*Work task:* Can you quote word for word the lines from the very first one through the line that contains "What is the sum of the", including that line?

◆ ◆ ◆ ◆ ◆ ◆ ◆

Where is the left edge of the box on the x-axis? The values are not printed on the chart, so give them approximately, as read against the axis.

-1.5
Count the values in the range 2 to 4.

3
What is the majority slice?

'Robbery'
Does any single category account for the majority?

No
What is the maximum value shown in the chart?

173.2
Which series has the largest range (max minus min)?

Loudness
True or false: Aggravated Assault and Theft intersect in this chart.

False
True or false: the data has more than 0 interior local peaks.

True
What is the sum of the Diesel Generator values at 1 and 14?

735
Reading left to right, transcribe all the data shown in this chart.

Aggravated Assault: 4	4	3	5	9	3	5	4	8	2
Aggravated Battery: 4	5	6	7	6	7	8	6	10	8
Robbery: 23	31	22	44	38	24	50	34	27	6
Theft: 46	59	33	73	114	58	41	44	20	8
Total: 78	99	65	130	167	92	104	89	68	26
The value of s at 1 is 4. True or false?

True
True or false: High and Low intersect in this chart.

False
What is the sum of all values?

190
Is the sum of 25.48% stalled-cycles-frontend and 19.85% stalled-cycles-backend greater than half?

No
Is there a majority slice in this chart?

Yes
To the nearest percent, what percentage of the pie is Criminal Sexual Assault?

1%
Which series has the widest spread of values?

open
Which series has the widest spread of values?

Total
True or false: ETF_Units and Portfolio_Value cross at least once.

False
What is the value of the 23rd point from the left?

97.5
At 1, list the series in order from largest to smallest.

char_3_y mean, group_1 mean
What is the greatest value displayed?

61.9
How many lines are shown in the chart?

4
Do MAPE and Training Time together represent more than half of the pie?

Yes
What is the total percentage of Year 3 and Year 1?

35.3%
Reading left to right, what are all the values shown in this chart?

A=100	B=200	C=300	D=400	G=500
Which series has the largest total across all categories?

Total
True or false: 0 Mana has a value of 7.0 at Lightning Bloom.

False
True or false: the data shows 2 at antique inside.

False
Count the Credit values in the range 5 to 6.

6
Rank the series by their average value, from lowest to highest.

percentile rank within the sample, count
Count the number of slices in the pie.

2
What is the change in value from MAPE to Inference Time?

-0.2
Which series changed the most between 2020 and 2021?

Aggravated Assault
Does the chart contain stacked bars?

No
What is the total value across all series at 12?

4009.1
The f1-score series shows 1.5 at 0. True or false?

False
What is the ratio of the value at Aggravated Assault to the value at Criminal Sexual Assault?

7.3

◆ ◆ ◆ ◆ ◆ ◆ ◆

*Completed task:*
Where is the left edge of the box on the x-axis? The values are not printed on the chart, so give them approximately, as read against the axis.

-1.5
Count the values in the range 2 to 4.

3
What is the majority slice?

'Robbery'
Does any single category account for the majority?

No
What is the maximum value shown in the chart?

173.2
Which series has the largest range (max minus min)?

Loudness
True or false: Aggravated Assault and Theft intersect in this chart.

False
True or false: the data has more than 0 interior local peaks.

True
What is the sum of the Diesel Generator values at 1 and 14?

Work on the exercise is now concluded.